### Information shown
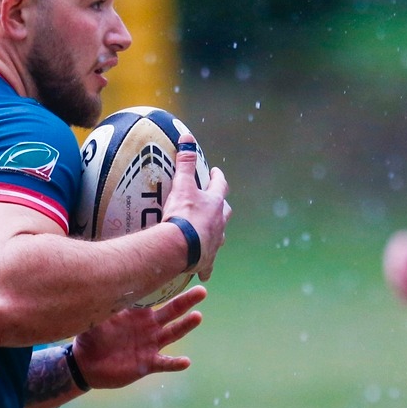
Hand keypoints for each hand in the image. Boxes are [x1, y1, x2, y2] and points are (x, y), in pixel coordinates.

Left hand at [73, 285, 205, 389]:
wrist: (86, 364)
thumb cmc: (91, 338)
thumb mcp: (94, 318)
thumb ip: (99, 304)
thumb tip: (95, 284)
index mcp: (137, 313)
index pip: (155, 297)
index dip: (166, 287)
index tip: (178, 273)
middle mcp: (148, 327)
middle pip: (172, 312)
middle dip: (186, 302)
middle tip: (202, 291)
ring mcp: (150, 345)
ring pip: (172, 334)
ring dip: (185, 326)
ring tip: (198, 317)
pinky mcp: (148, 364)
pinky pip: (165, 363)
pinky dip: (175, 363)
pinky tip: (186, 361)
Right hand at [162, 141, 229, 279]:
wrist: (180, 247)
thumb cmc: (182, 215)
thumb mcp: (182, 185)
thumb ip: (184, 162)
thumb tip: (187, 137)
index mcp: (214, 203)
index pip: (220, 185)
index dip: (217, 177)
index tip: (215, 172)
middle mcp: (219, 222)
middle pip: (225, 211)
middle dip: (221, 206)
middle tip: (214, 202)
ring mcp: (215, 242)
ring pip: (220, 235)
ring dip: (216, 232)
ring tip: (209, 232)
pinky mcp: (207, 260)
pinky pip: (208, 264)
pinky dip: (205, 265)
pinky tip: (203, 270)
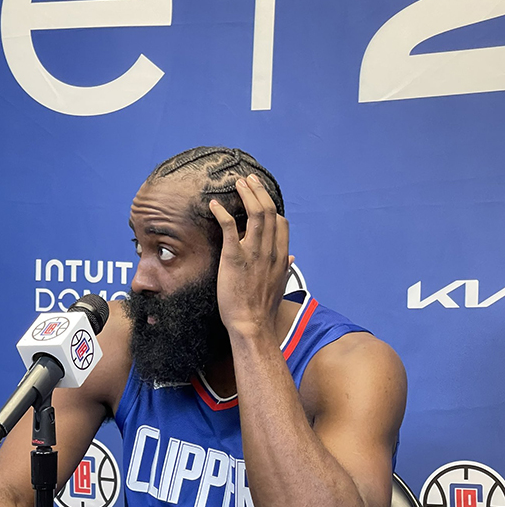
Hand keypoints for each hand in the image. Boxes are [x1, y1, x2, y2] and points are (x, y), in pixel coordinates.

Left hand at [209, 174, 292, 337]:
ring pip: (255, 213)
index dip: (272, 208)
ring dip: (246, 194)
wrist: (252, 325)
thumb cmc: (262, 311)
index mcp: (280, 258)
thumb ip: (285, 270)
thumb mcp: (279, 288)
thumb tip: (291, 259)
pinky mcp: (234, 257)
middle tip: (249, 180)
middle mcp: (270, 251)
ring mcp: (253, 252)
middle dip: (259, 192)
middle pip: (270, 211)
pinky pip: (230, 227)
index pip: (282, 224)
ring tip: (238, 183)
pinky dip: (223, 212)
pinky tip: (215, 204)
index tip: (262, 198)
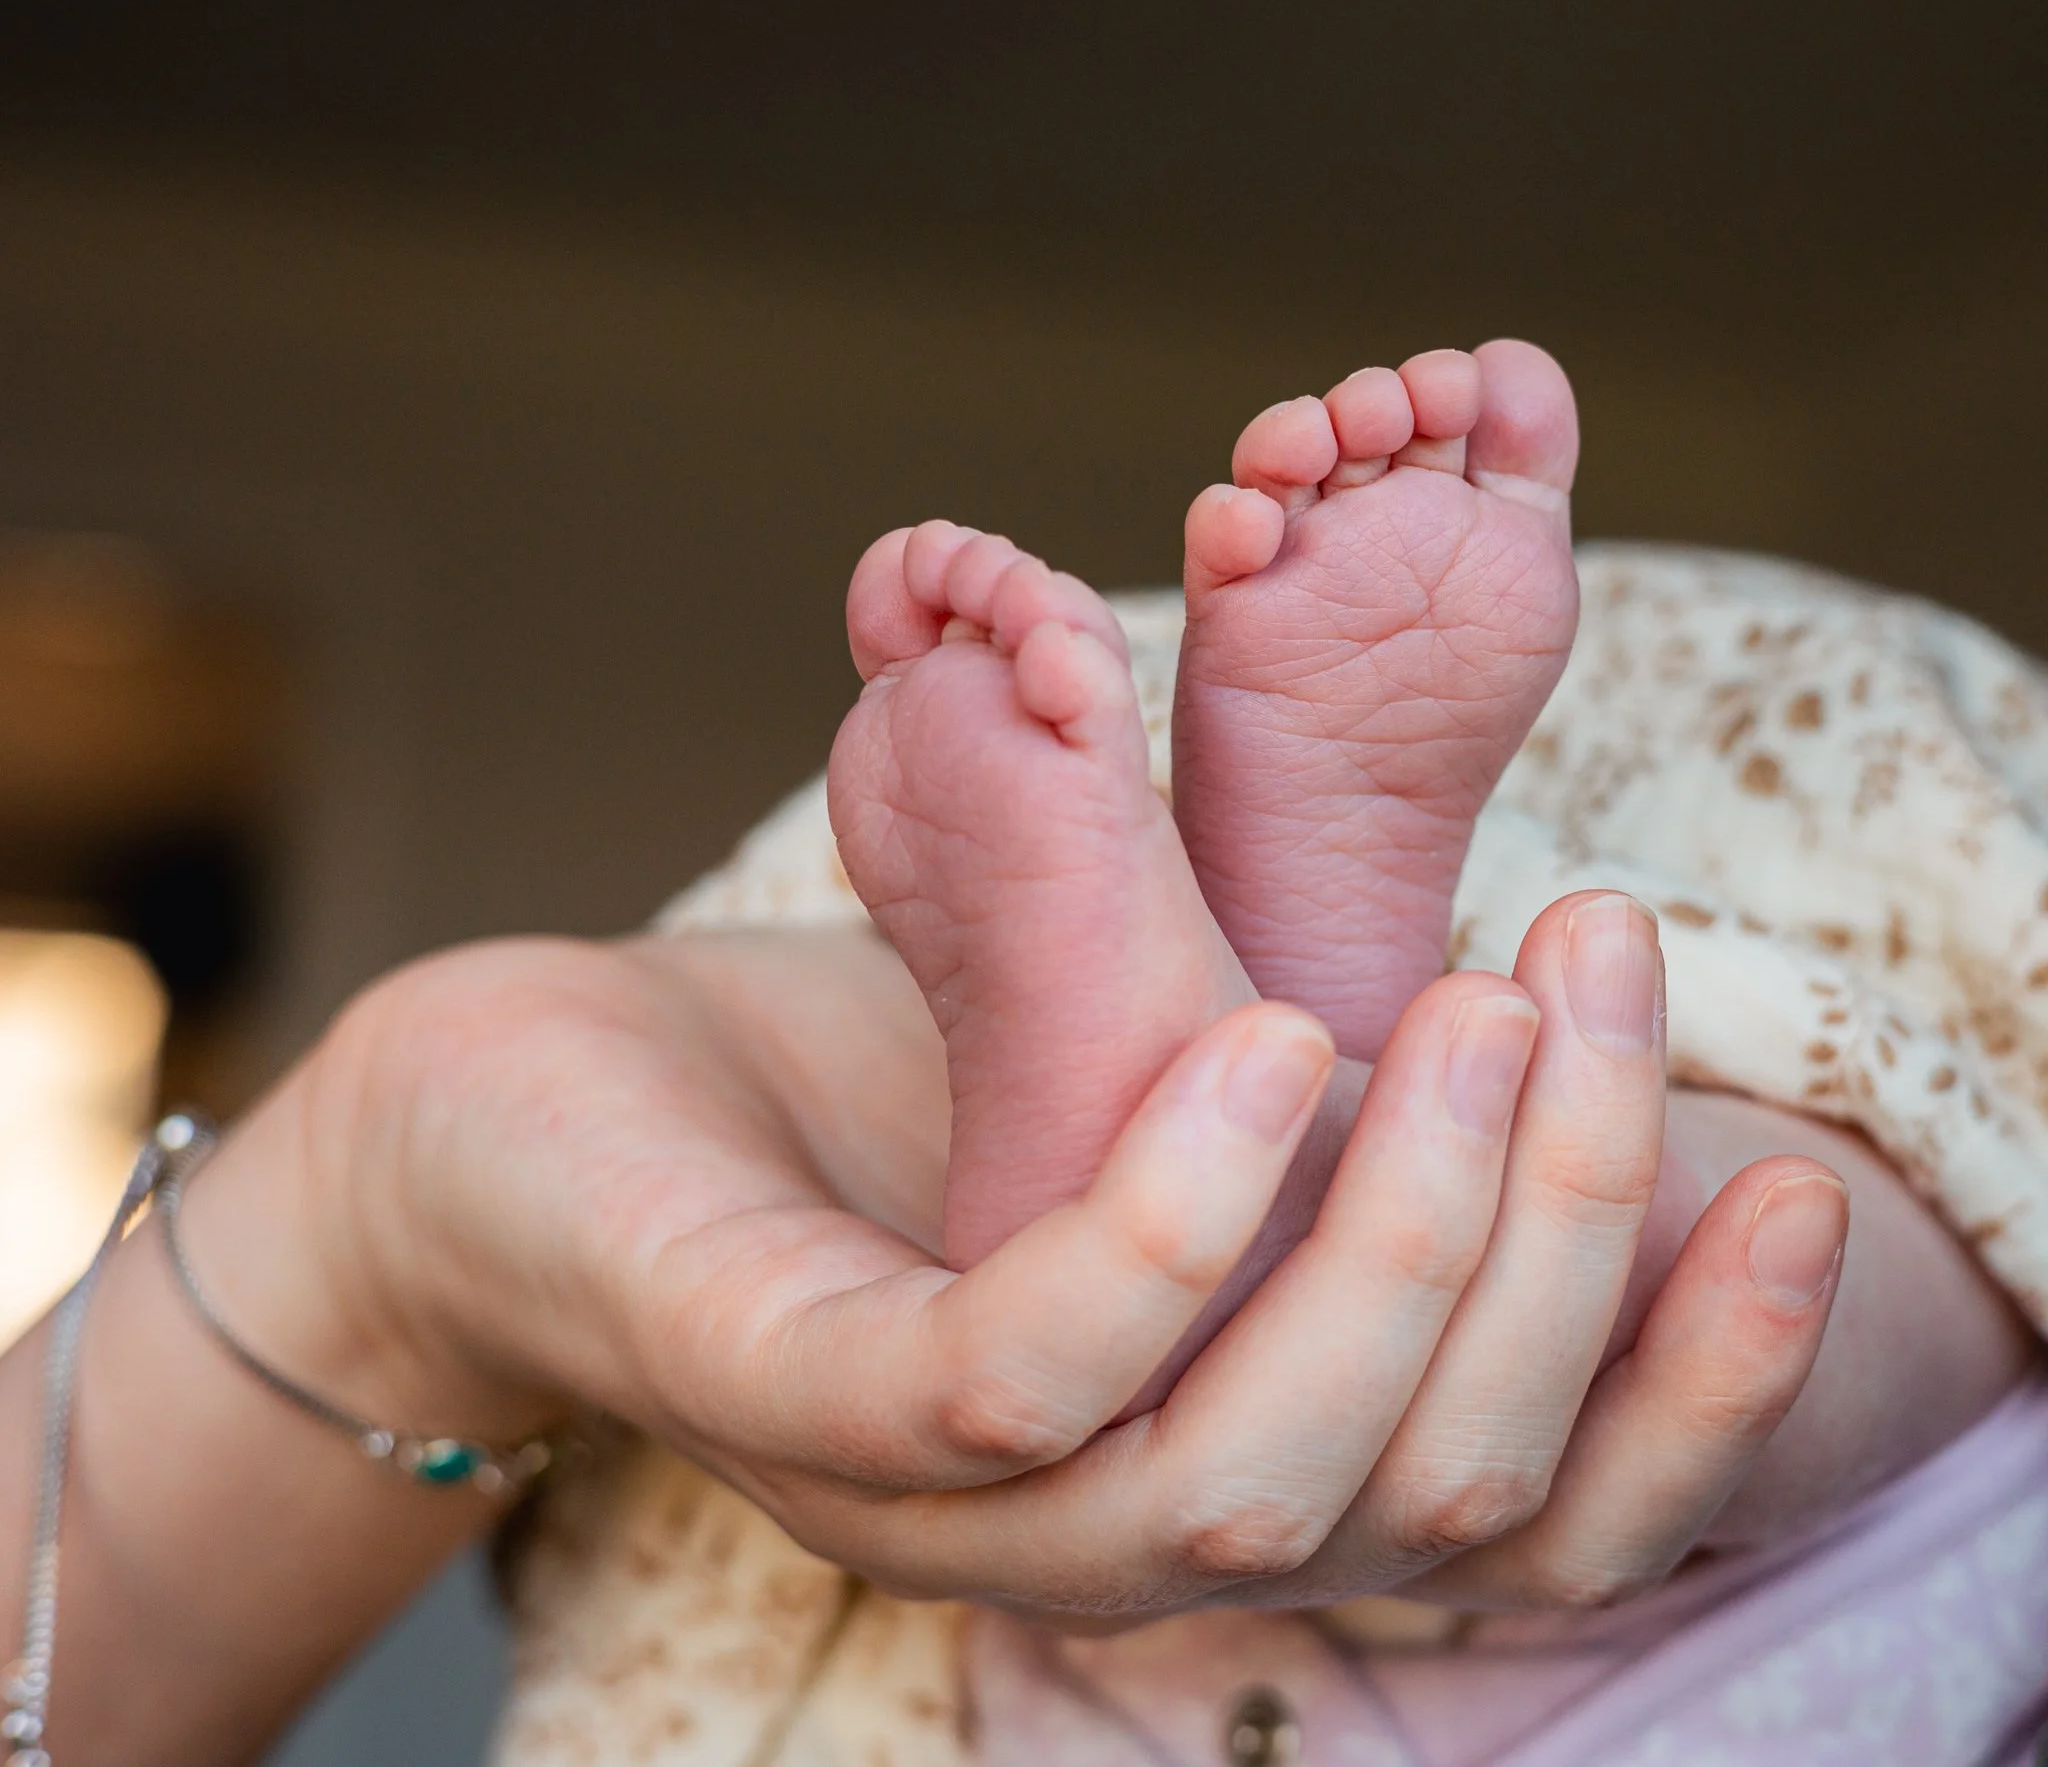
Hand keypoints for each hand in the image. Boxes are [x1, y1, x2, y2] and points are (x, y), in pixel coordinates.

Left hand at [243, 896, 1844, 1624]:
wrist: (536, 1095)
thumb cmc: (859, 1098)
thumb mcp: (1135, 1092)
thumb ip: (1316, 1137)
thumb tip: (1534, 1071)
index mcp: (1195, 1474)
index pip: (1505, 1523)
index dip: (1683, 1389)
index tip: (1787, 1188)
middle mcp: (1085, 1533)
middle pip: (1407, 1494)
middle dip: (1556, 1238)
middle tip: (1586, 971)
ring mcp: (925, 1490)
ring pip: (1244, 1470)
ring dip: (1407, 1231)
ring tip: (1469, 1003)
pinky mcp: (777, 1384)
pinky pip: (1015, 1374)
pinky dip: (1170, 1224)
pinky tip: (1258, 1047)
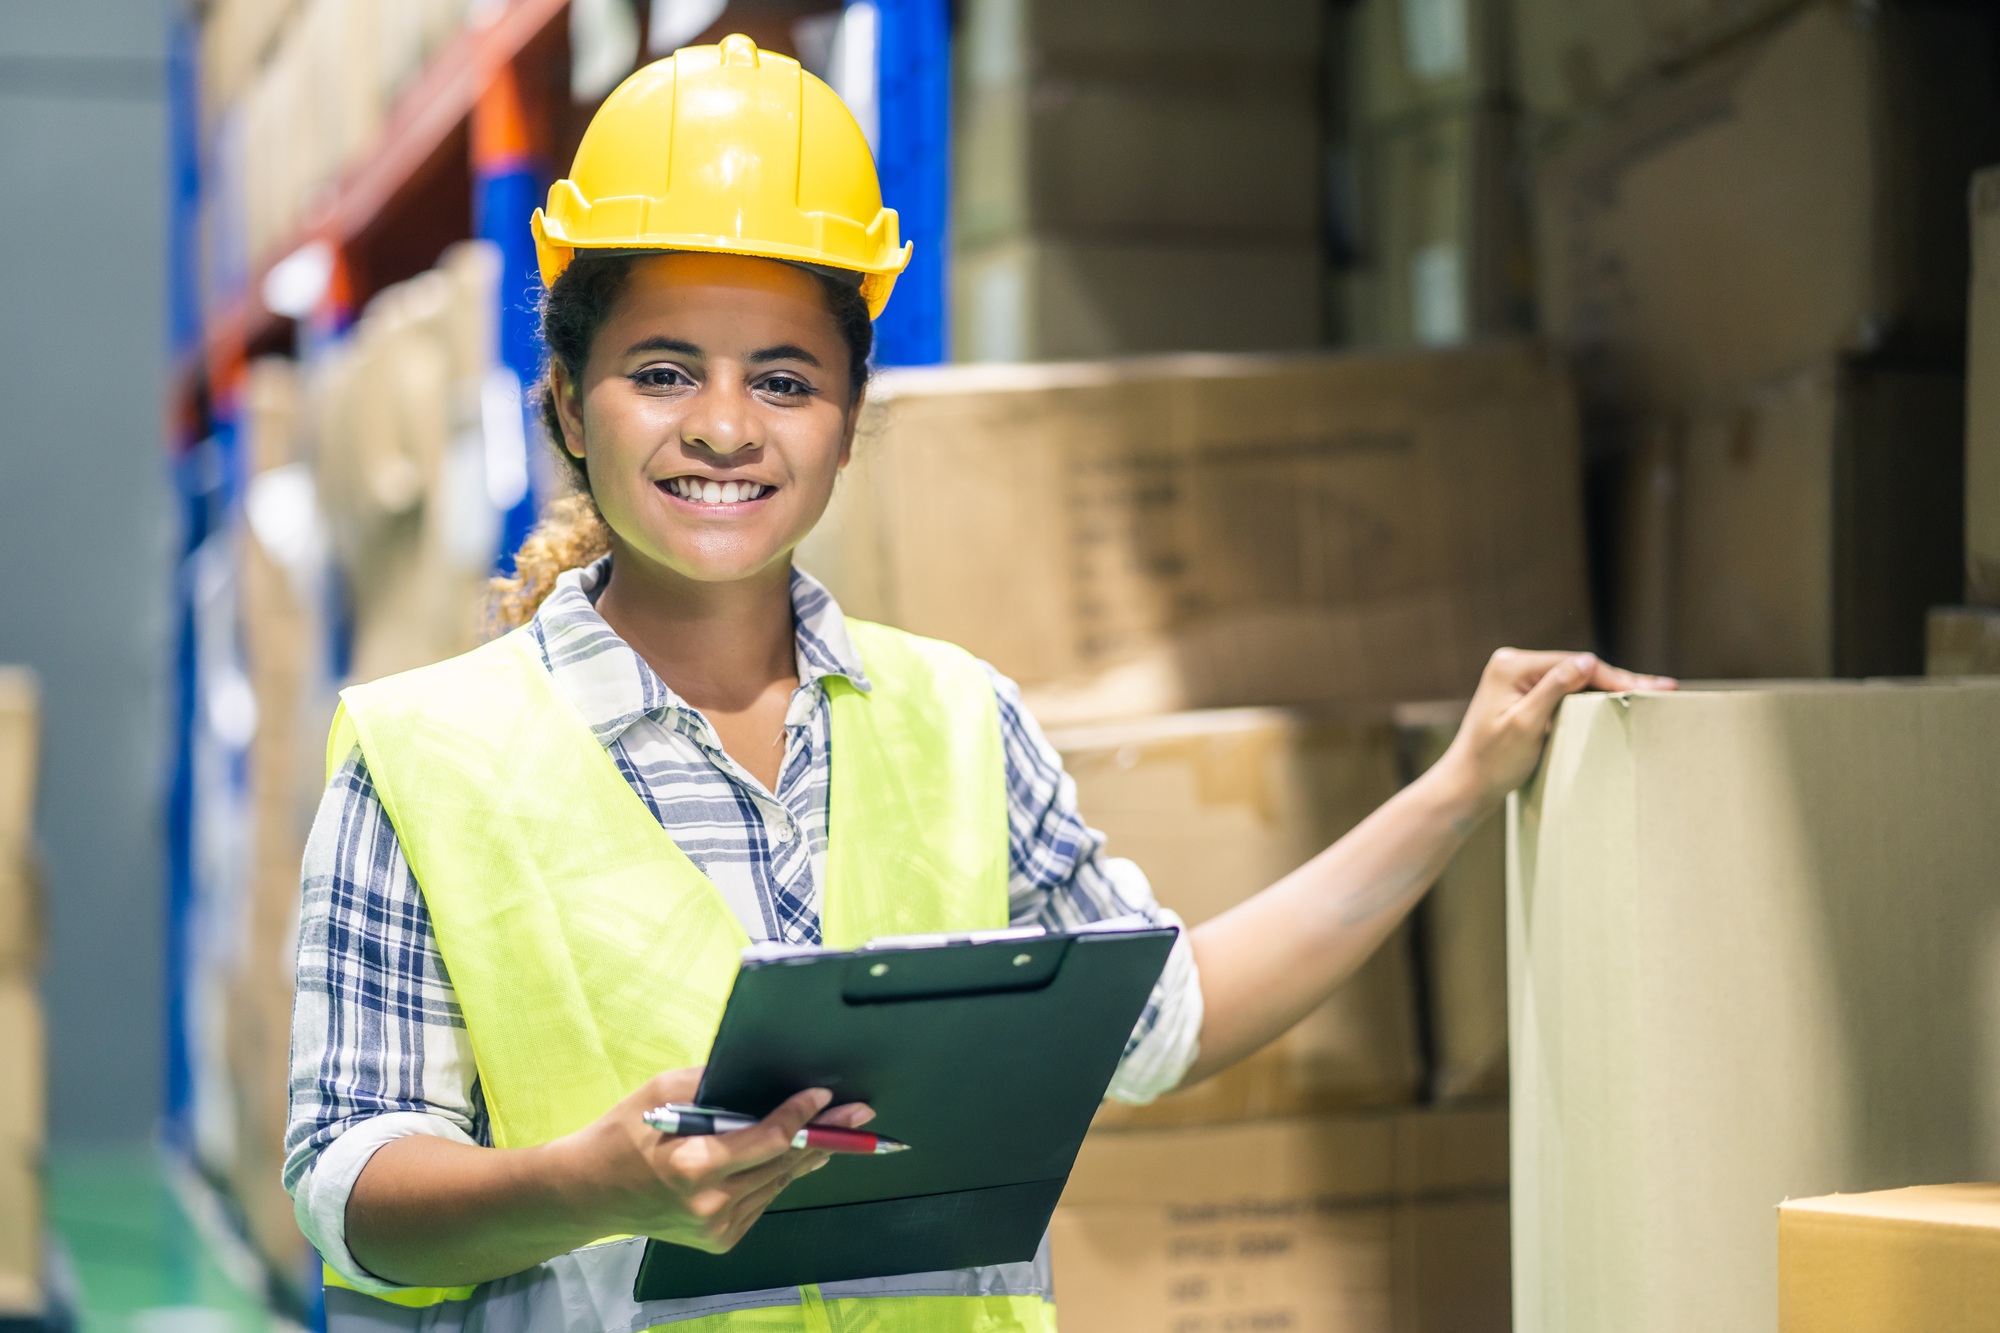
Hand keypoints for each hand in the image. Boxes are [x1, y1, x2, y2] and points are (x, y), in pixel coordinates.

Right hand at [551, 1067, 874, 1253]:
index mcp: (694, 1166)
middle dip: (822, 1134)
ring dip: (806, 1156)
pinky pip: (764, 1200)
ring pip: (778, 1183)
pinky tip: (795, 1155)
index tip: (823, 1095)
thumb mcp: (664, 1091)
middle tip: (857, 1114)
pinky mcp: (721, 1240)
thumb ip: (716, 1086)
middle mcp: (710, 1205)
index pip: (766, 1140)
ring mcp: (717, 1228)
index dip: (800, 1116)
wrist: (591, 1192)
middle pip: (783, 1164)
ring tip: (836, 1131)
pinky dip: (779, 1175)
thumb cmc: (626, 1132)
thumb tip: (765, 1078)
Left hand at [1433, 649, 1676, 813]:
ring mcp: (1518, 678)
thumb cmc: (1493, 760)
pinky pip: (1565, 690)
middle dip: (1619, 679)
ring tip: (1652, 690)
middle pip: (1576, 668)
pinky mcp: (1523, 694)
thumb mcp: (1526, 725)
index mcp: (1511, 666)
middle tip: (1663, 687)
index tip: (1647, 688)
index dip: (1613, 677)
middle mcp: (1513, 664)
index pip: (1573, 665)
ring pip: (1574, 679)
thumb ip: (1555, 690)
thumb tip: (1587, 661)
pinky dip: (1592, 696)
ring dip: (1610, 686)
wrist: (1468, 784)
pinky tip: (1620, 697)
######
Task brief: Each line of the listing above belongs in the answer exactly as written; the pictures do not.

Solution for this exercise:
Hand keypoints for each hand in the image. Boxes are [x1, y1, x2, y2] and points are (x, y), in pixel coordinates.

Left hand at [73, 285, 205, 389]:
wrist: (86, 364)
thumb cmc: (91, 338)
thumb mcp: (94, 318)
thumb ip: (99, 304)
thumb tip: (95, 284)
index mcp: (137, 313)
index pip: (155, 297)
index dip: (166, 287)
index tip: (178, 273)
middle mcp: (148, 327)
middle pip: (172, 312)
middle dip: (186, 302)
middle tip: (202, 291)
ring mcp: (150, 345)
ring pip: (172, 334)
ring dip: (185, 326)
ring tip: (198, 317)
pinky mcp: (148, 364)
pinky pip: (165, 363)
pinky dip: (175, 363)
pinky tip: (186, 361)
Right hand at [162, 141, 229, 279]:
wrist: (180, 247)
thumb cmc: (182, 215)
thumb mcp: (182, 185)
thumb ip: (184, 162)
thumb tip: (187, 137)
index mcp: (214, 203)
index pip: (220, 185)
index dip: (217, 177)
index tip: (215, 172)
middle mcp: (219, 222)
middle pip: (225, 211)
middle dip: (221, 206)
middle tip: (214, 202)
ring mcp: (215, 242)
ring pip: (220, 235)
ring dip: (216, 232)
ring tip: (209, 232)
pinky mcp: (207, 260)
pinky pip: (208, 264)
pinky dip: (205, 265)
pinky tip: (203, 270)
Hand keypoints for each hand in the image. Boxes are [x1, y1, x2, y2] and points are (x, y), in pixel coordinates.

Left hand at [209, 174, 292, 337]:
ring pip: (255, 213)
index dip: (272, 208)
ring dip: (246, 194)
wrist: (252, 325)
thumb cmc: (262, 311)
index mcp: (280, 258)
thumb ip: (285, 270)
thumb mcp: (279, 288)
thumb tip: (291, 259)
pinky mcp: (234, 257)
middle tip: (249, 180)
middle mcp: (270, 251)
ring mcp: (253, 252)
middle dip: (259, 192)
middle pip: (270, 211)
pinky pip: (230, 227)
index pip: (282, 224)
ring tip: (238, 183)
pinky dip: (223, 212)
pinky tip: (215, 204)
index tip: (262, 198)
Hand keypoints for each hand in the image. Boxes are [x1, y1, x2, y2] and points are (x, y), in pixel coordinates.

Left hand at [243, 896, 1844, 1624]:
wrist: (536, 1095)
thumb cmc: (859, 1098)
thumb mcp: (1135, 1092)
thumb ip: (1316, 1137)
thumb tip: (1534, 1071)
index mcp: (1195, 1474)
index pip: (1505, 1523)
index dip: (1683, 1389)
index tip: (1787, 1188)
middle mcp: (1085, 1533)
middle pip: (1407, 1494)
middle dip: (1556, 1238)
middle tip: (1586, 971)
ring mcp: (925, 1490)
ring pip: (1244, 1470)
ring dip: (1407, 1231)
ring tip: (1469, 1003)
pinky mcp: (777, 1384)
pinky pip: (1015, 1374)
pinky dip: (1170, 1224)
pinky tip: (1258, 1047)
Hand keypoints for each hand in the image. Boxes are [x1, y1, x2, y2] and points are (x, y), in pixel coordinates.

Right hand at [551, 1067, 874, 1253]:
index mcp: (694, 1166)
middle dip: (822, 1134)
ring dip: (806, 1156)
pinky pip: (764, 1200)
ring pip: (778, 1183)
pinky tip: (795, 1155)
index tip: (823, 1095)
thumb mcp: (664, 1091)
middle tip: (857, 1114)
pinky mcp: (721, 1240)
thumb ip: (716, 1086)
middle mcp: (710, 1205)
index pip: (766, 1140)
ring mcp: (717, 1228)
index dip: (800, 1116)
wrist: (591, 1192)
middle pip: (783, 1164)
ring tip: (836, 1131)
pinky dip: (779, 1175)
thumb cmc: (626, 1132)
thumb tip: (765, 1078)
Left hand at [1433, 649, 1676, 813]:
ring mcp: (1518, 678)
thumb cmc: (1493, 760)
pinky pip: (1565, 690)
middle dip: (1619, 679)
ring tip: (1652, 690)
middle pip: (1576, 668)
pinky mcp: (1523, 694)
thumb mcp: (1526, 725)
index mcp: (1511, 666)
middle tip: (1663, 687)
index tip: (1647, 688)
index dip: (1613, 677)
middle mcp: (1513, 664)
index pip: (1573, 665)
ring pip: (1574, 679)
thumb ip: (1555, 690)
thumb tip: (1587, 661)
pinky dip: (1592, 696)
ring dip: (1610, 686)
wrist: (1468, 784)
pinky tip: (1620, 697)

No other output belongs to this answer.